Лето 1796 г. я провела в своем могилевском имении, где принимала некоторых лиц из Петербурга, хорошо осведомленных о том, что делалось и говорилось при дворе, и выразивших мне свое удовольствие, что вскоре увидятся со мной, так как ее величество намеревалась мне написать и пригласить в Петербург для того, чтобы я повезла великую княжну Александру[223] в Швецию; ее брак со шведским королем казался делом почти решенным; одновременно я получила из Москвы письма от моих родственников, выражавших свое сожаление, что мне придется их покинуть, так как, по слухам, императрица уже отправила ко мне курьера с приглашением вернуться в Петербург. Тогда я решила немедленно же вернуться в Троицкое и испросить или отставку или продление отпуска. Вернувшись в Троицкое, я написала императрице, и она продолжила мой отпуск всего на год. Ее письмо было очень милостиво, но, опасаясь, что государыня недовольна моим долгим отсутствием, я написала в Петербург верным друзьям и просила их сообщить мне откровенно, как императрица отзывается обо мне и не сердится ли на меня. Мне ответили, что императрица несколько раз говорила обо мне и как будто была довольна тем, что выбрала меня для сопровождения своей внучки в Швецию. «Я знаю, – говорила она, – что княгиня Дашкова слишком меня любит, чтобы отказать мне в исполнении моего сердечного желания, и тогда я буду покойна за мою молодую королеву».

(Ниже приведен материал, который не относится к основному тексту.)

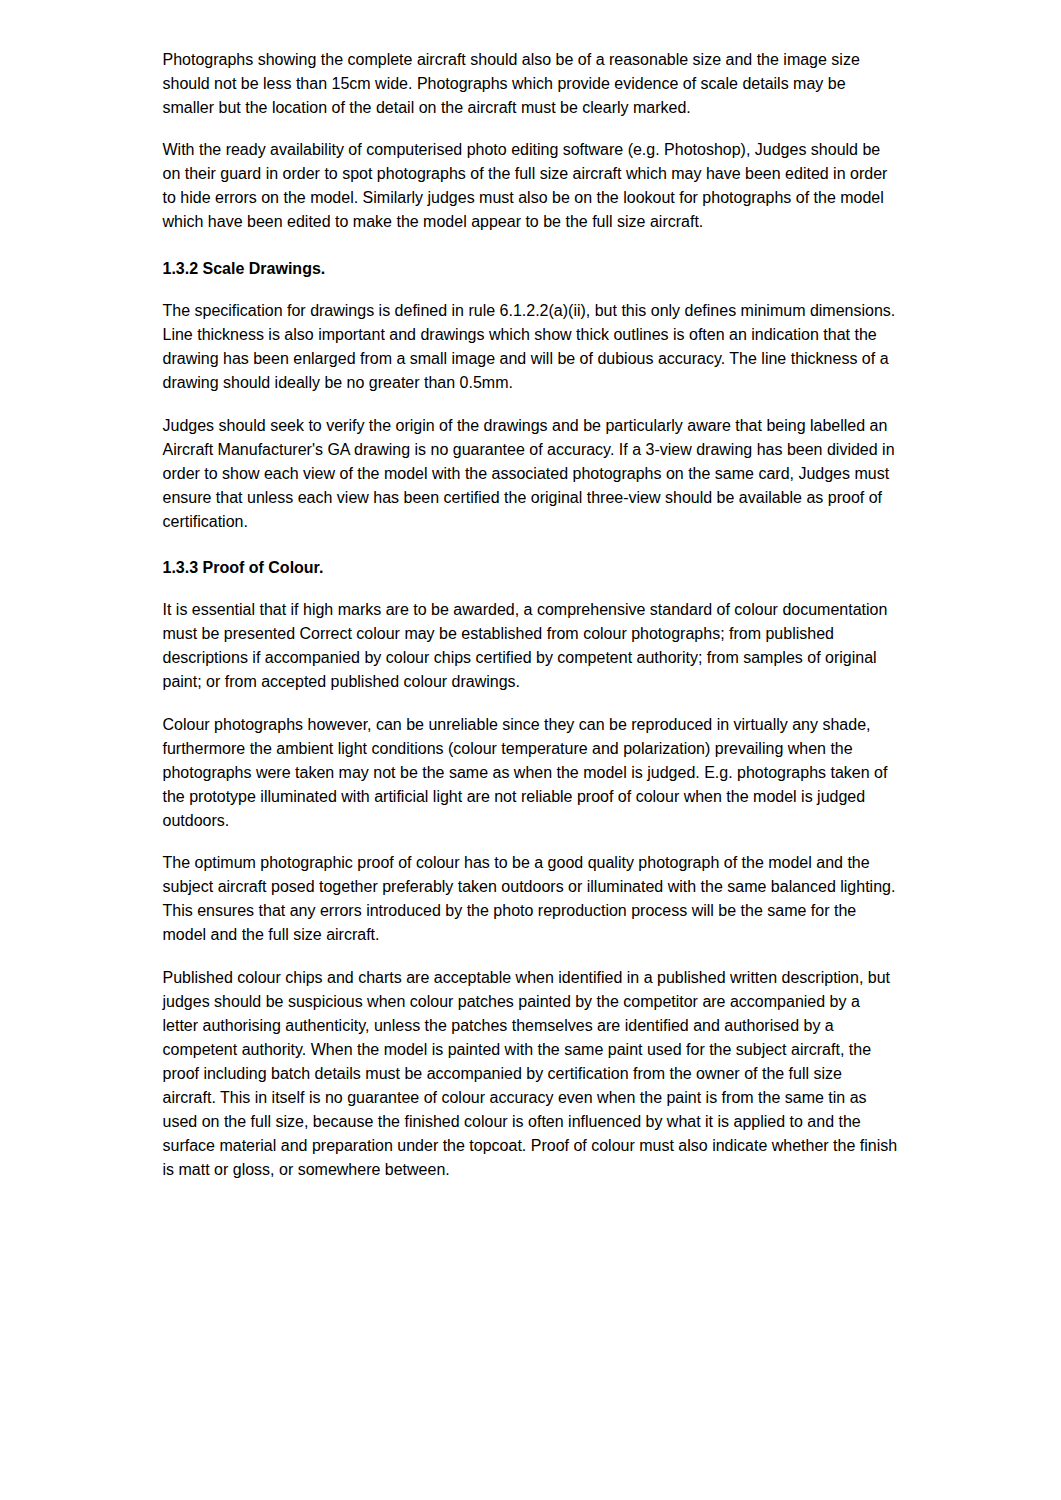Photographs showing the complete aircraft should also be of a reasonable size and the image size should not be less than 15cm wide. Photographs which provide evidence of scale details may be smaller but the location of the detail on the aircraft must be clearly marked.
With the ready availability of computerised photo editing software (e.g. Photoshop), Judges should be on their guard in order to spot photographs of the full size aircraft which may have been edited in order to hide errors on the model. Similarly judges must also be on the lookout for photographs of the model which have been edited to make the model appear to be the full size aircraft.
1.3.2 Scale Drawings.
The specification for drawings is defined in rule 6.1.2.2(a)(ii), but this only defines minimum dimensions. Line thickness is also important and drawings which show thick outlines is often an indication that the drawing has been enlarged from a small image and will be of dubious accuracy. The line thickness of a drawing should ideally be no greater than 0.5mm.
Judges should seek to verify the origin of the drawings and be particularly aware that being labelled an Aircraft Manufacturer's GA drawing is no guarantee of accuracy. If a 3-view drawing has been divided in order to show each view of the model with the associated photographs on the same card, Judges must ensure that unless each view has been certified the original three-view should be available as proof of certification.
1.3.3 Proof of Colour.
It is essential that if high marks are to be awarded, a comprehensive standard of colour documentation must be presented Correct colour may be established from colour photographs; from published descriptions if accompanied by colour chips certified by competent authority; from samples of original paint; or from accepted published colour drawings.
Colour photographs however, can be unreliable since they can be reproduced in virtually any shade, furthermore the ambient light conditions (colour temperature and polarization) prevailing when the photographs were taken may not be the same as when the model is judged. E.g. photographs taken of the prototype illuminated with artificial light are not reliable proof of colour when the model is judged outdoors.
The optimum photographic proof of colour has to be a good quality photograph of the model and the subject aircraft posed together preferably taken outdoors or illuminated with the same balanced lighting. This ensures that any errors introduced by the photo reproduction process will be the same for the model and the full size aircraft.
Published colour chips and charts are acceptable when identified in a published written description, but judges should be suspicious when colour patches painted by the competitor are accompanied by a letter authorising authenticity, unless the patches themselves are identified and authorised by a competent authority. When the model is painted with the same paint used for the subject aircraft, the proof including batch details must be accompanied by certification from the owner of the full size aircraft. This in itself is no guarantee of colour accuracy even when the paint is from the same tin as used on the full size, because the finished colour is often influenced by what it is applied to and the surface material and preparation under the topcoat. Proof of colour must also indicate whether the finish is matt or gloss, or somewhere between.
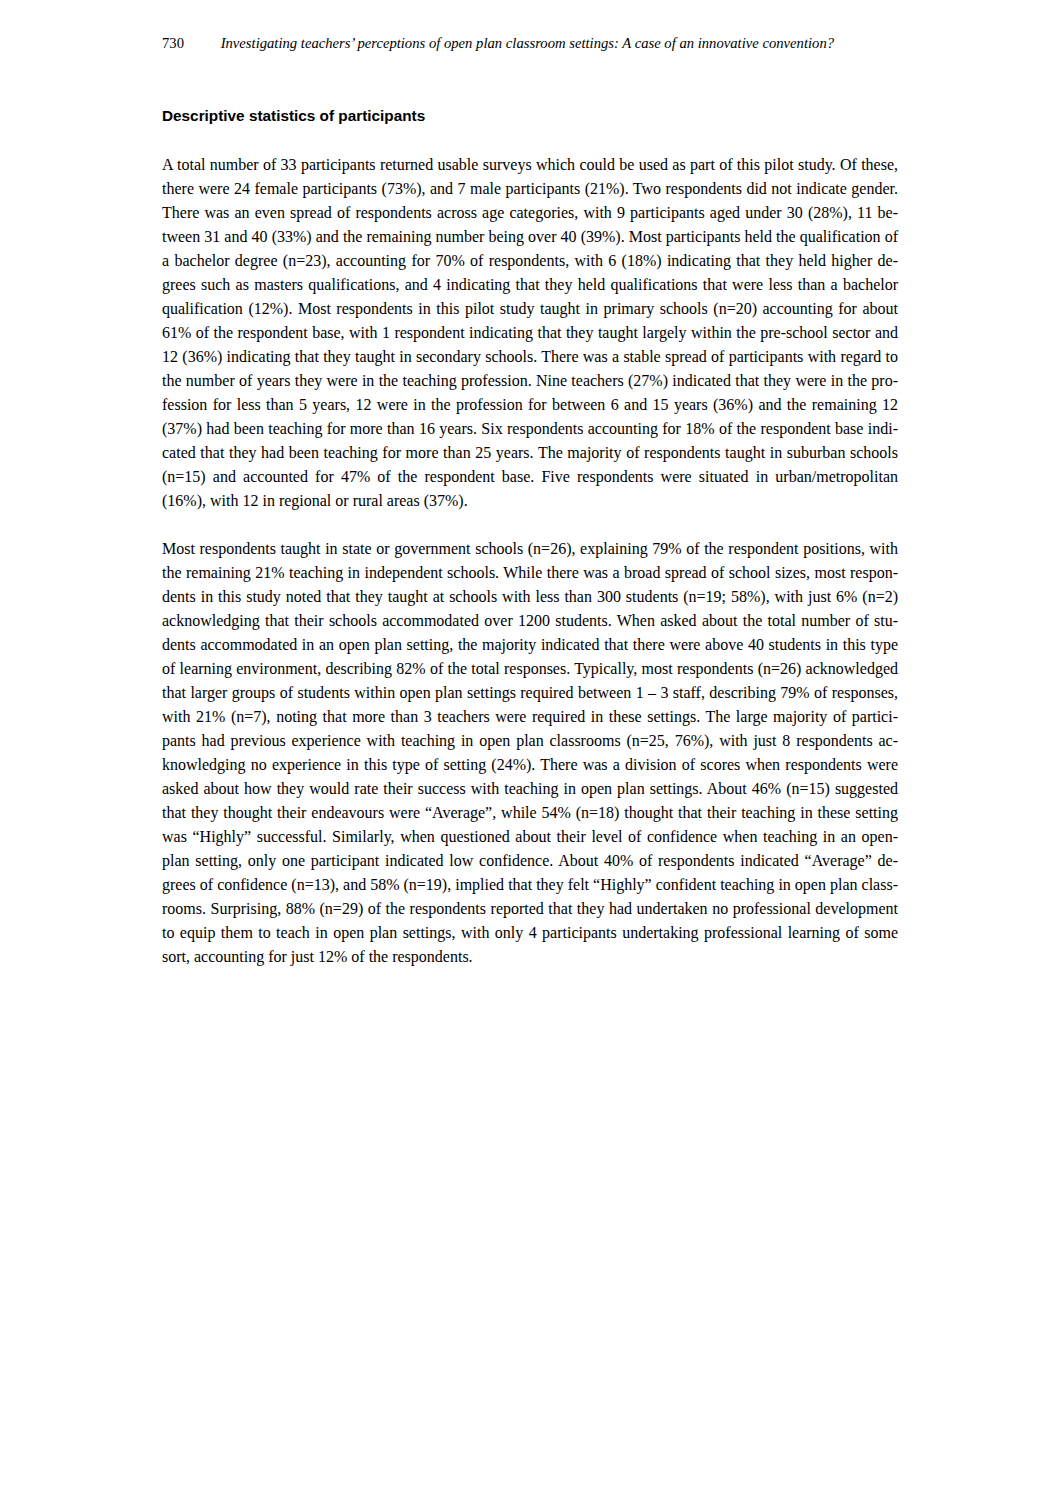730 Investigating teachers’ perceptions of open plan classroom settings: A case of an innovative convention?
Descriptive statistics of participants
A total number of 33 participants returned usable surveys which could be used as part of this pilot study. Of these, there were 24 female participants (73%), and 7 male participants (21%). Two respondents did not indicate gender. There was an even spread of respondents across age categories, with 9 participants aged under 30 (28%), 11 between 31 and 40 (33%) and the remaining number being over 40 (39%). Most participants held the qualification of a bachelor degree (n=23), accounting for 70% of respondents, with 6 (18%) indicating that they held higher degrees such as masters qualifications, and 4 indicating that they held qualifications that were less than a bachelor qualification (12%). Most respondents in this pilot study taught in primary schools (n=20) accounting for about 61% of the respondent base, with 1 respondent indicating that they taught largely within the pre-school sector and 12 (36%) indicating that they taught in secondary schools. There was a stable spread of participants with regard to the number of years they were in the teaching profession. Nine teachers (27%) indicated that they were in the profession for less than 5 years, 12 were in the profession for between 6 and 15 years (36%) and the remaining 12 (37%) had been teaching for more than 16 years. Six respondents accounting for 18% of the respondent base indicated that they had been teaching for more than 25 years. The majority of respondents taught in suburban schools (n=15) and accounted for 47% of the respondent base. Five respondents were situated in urban/metropolitan (16%), with 12 in regional or rural areas (37%).
Most respondents taught in state or government schools (n=26), explaining 79% of the respondent positions, with the remaining 21% teaching in independent schools. While there was a broad spread of school sizes, most respondents in this study noted that they taught at schools with less than 300 students (n=19; 58%), with just 6% (n=2) acknowledging that their schools accommodated over 1200 students. When asked about the total number of students accommodated in an open plan setting, the majority indicated that there were above 40 students in this type of learning environment, describing 82% of the total responses. Typically, most respondents (n=26) acknowledged that larger groups of students within open plan settings required between 1 – 3 staff, describing 79% of responses, with 21% (n=7), noting that more than 3 teachers were required in these settings. The large majority of participants had previous experience with teaching in open plan classrooms (n=25, 76%), with just 8 respondents acknowledging no experience in this type of setting (24%). There was a division of scores when respondents were asked about how they would rate their success with teaching in open plan settings. About 46% (n=15) suggested that they thought their endeavours were “Average”, while 54% (n=18) thought that their teaching in these setting was “Highly” successful. Similarly, when questioned about their level of confidence when teaching in an open-plan setting, only one participant indicated low confidence. About 40% of respondents indicated “Average” degrees of confidence (n=13), and 58% (n=19), implied that they felt “Highly” confident teaching in open plan classrooms. Surprising, 88% (n=29) of the respondents reported that they had undertaken no professional development to equip them to teach in open plan settings, with only 4 participants undertaking professional learning of some sort, accounting for just 12% of the respondents.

Вернувшись из Круглого в Троицкое, я решила закончить начатые постройки. Четыре дома были достроены, и я еще больше украсила свой сад, так что он стал для меня настоящим раем, и каждое дерево, каждый куст был посажен при мне и в указанном мною месте. Любоваться своим произведением вполне естественно, и я утверждаю, что Троицкое – одно из самых красивых имений в России и за границей.

Мне в особенности приятно и утешительно было жить в нем, потому что крестьяне мои были счастливы и богаты. Население за сорок лет моего управления им возросло с восьмисот сорока до тысячи пятисот пятидесяти душ. Число женщин увеличилось еще больше, так как ни одна из них не хотела выходить замуж вне моих владений. Я увеличила свою и без того большую библиотеку и комфортабельно устроила нижний этаж, чтобы жить в нем осенью. Ревматизм, полученный мною в Шотландии и всегда мучивший меня осенью, не преминул напомнить мне о себе и в означенном году; я была нездорова весь октябрь месяц и в начале ноября, когда Россию постигло самое ужасное несчастье, поставившее меня на краю могилы.

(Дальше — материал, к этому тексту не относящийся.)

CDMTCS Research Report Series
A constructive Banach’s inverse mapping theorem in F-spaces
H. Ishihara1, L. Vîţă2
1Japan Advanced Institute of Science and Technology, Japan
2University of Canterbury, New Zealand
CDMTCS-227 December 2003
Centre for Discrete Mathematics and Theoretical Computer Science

Серпуховский городничий Григоров, честный и почтенный человек, очень преданный мне (так как мне удалось оказать некоторые услуги ему и его брату), приехал ко мне как-то вечером. Когда он вошел в комнату, меня поразило его растерянное и грустное лицо. «Что с вами?» – спросила я. «Разве вы не знаете, княгиня, какое случилось несчастье? Императрица скончалась»[224].

Моя дочь, бывшая тогда со мной, боясь, что я упаду, поддержала меня.

– Нет, – сказала я, – не бойтесь за мою жизнь; к несчастью, я переживу этот страшный удар; меня ожидают еще и другие горести, и я увижу свою родину несчастной в той же мере, в какой она была славной и счастливой в царствование Екатерины.

В продолжение двадцати четырех часов меня терзали невыносимые страдания; я тряслась всем телом, но знала, что не настало еще мое избавление.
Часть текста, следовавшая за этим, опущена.